The Stack Monitoring plugin could expose a JS API that:

  • informs if Stack Monitoring UI is available (and perhaps why if it's not), and
  • if the UI is available, a function to generate the correct Monitoring Node Overview page link given a ES cluster UUID and node UUID. That way, if Stack Monitoring wants to change the structure of the Node Overview page URL, the ES Management code base doesn't have to change anything on it's end.

@ycombinator Such an API is something I've been thinking a little bit about as well. What do you think about starting a doc or another GH issue to track that independently?

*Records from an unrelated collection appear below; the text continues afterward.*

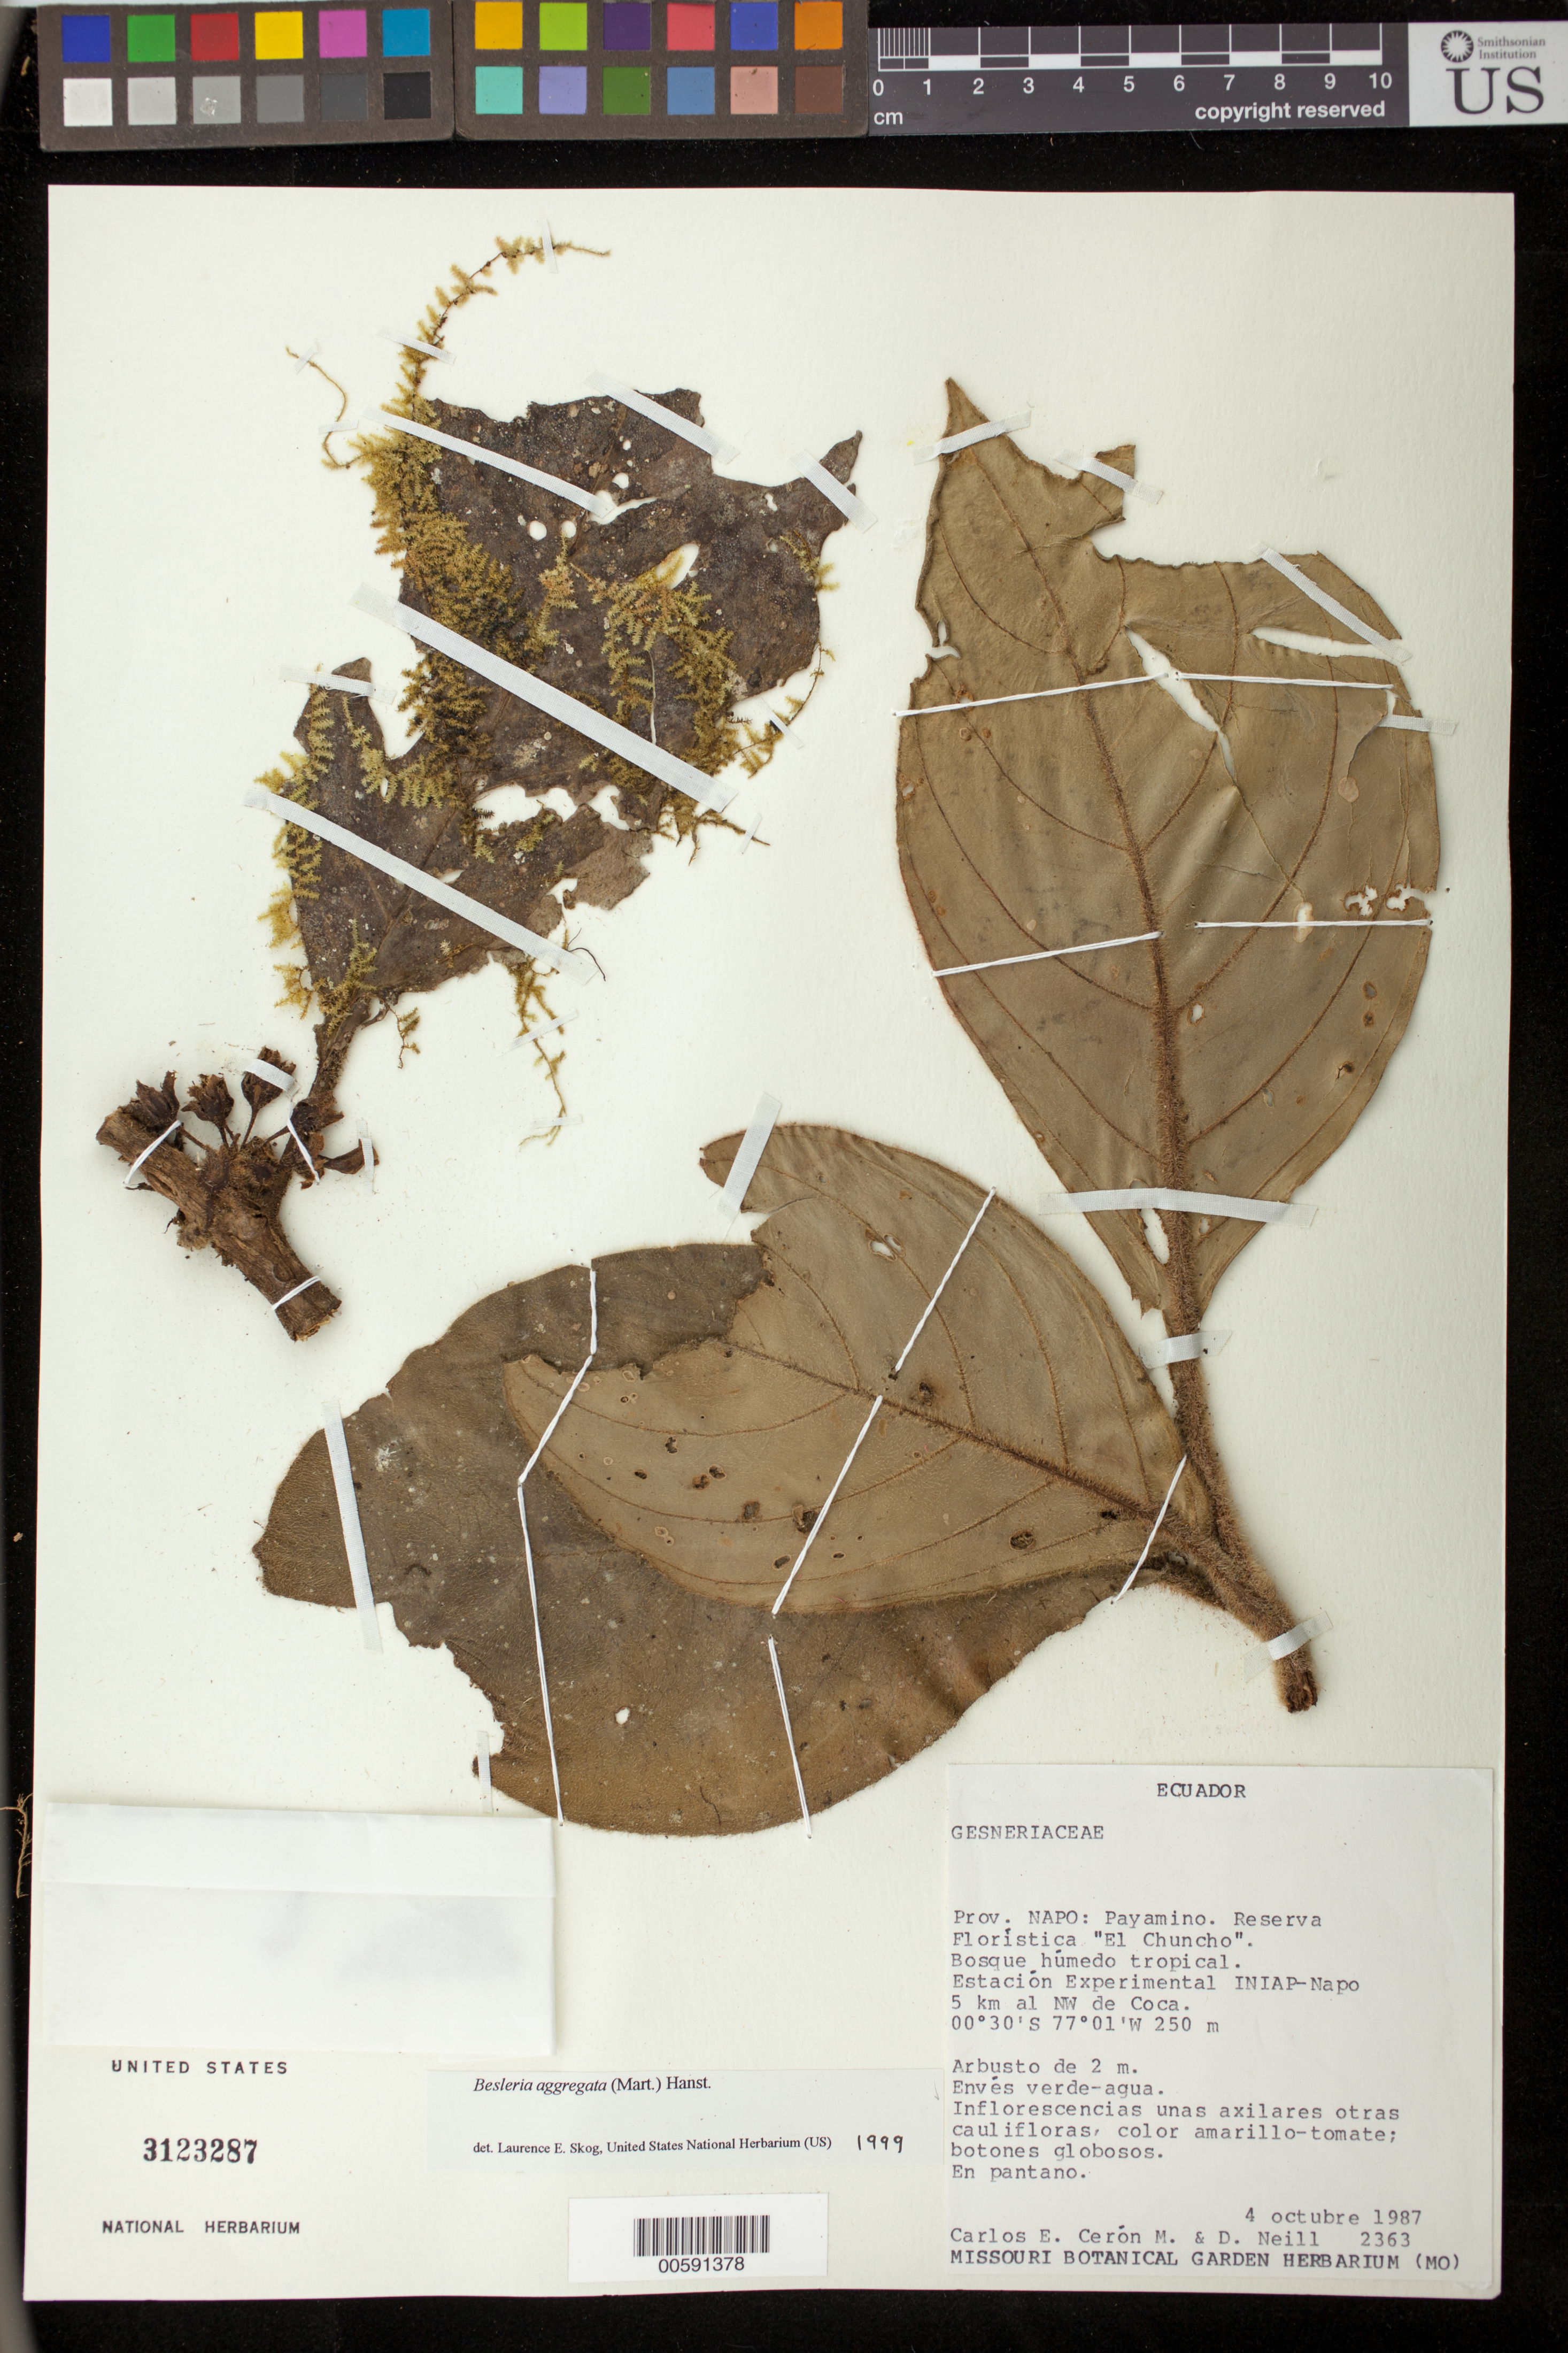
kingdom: Plantae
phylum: Tracheophyta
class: Magnoliopsida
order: Lamiales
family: Gesneriaceae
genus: Besleria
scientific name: Besleria aggregata var. aggregata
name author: (Mart.) Hanst.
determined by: Skog, Laurence E.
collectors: C. E. Cerón M. & D. A. Neill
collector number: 2363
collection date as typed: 04 Oct 1987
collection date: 1987-10-04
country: Ecuador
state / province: Napo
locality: Payamino, Reserva Florística "El Chuncho", Estación Experimental INIAP-Napo, 5 km al NW de Coca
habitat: Bosque húmedo tropical; en pantano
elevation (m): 250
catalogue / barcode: US 3123287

if the UI is available, a function to generate the correct Monitoring Node Overview page link given a ES cluster UUID and node UUID. That way, if Stack Monitoring wants to change the structure of the Node Overview page URL, the ES Management code base doesn't have to change anything on it's end.

This is how Infra team did this with the Logs UI.

See this issue and this PR

@cachedout Yeah, lets take it to a separate GH issue.

@ycombinator New issue opened: https://github.com/elastic/kibana/issues/43100

Closing this issue. After discussing with the ES team, we've decided not to create a generic tasks UI. We plan on creating more use-case specific UIs for managing tasks (e.g., reindex, search).

cc @alexfrancoeur @lukasolson @epixa

@jkelastic built a similar prototype in EUI. He and other SEs helped us understand the value prop of a generic Tasks UI like this:

  • Visibility into the system helps users understand what's going on with their cluster and understand the bigger picture.
  • Seeing these tasks gives people something concrete that can explain cluster behavior, e.g. degraded performance.
  • Having the ability to cancel and throttle tasks in a UI means giving users greater control over their cluster.
  • A UI is easier to consume than an API.

I'm reopening this so we can move forward with adding the Tasks UI.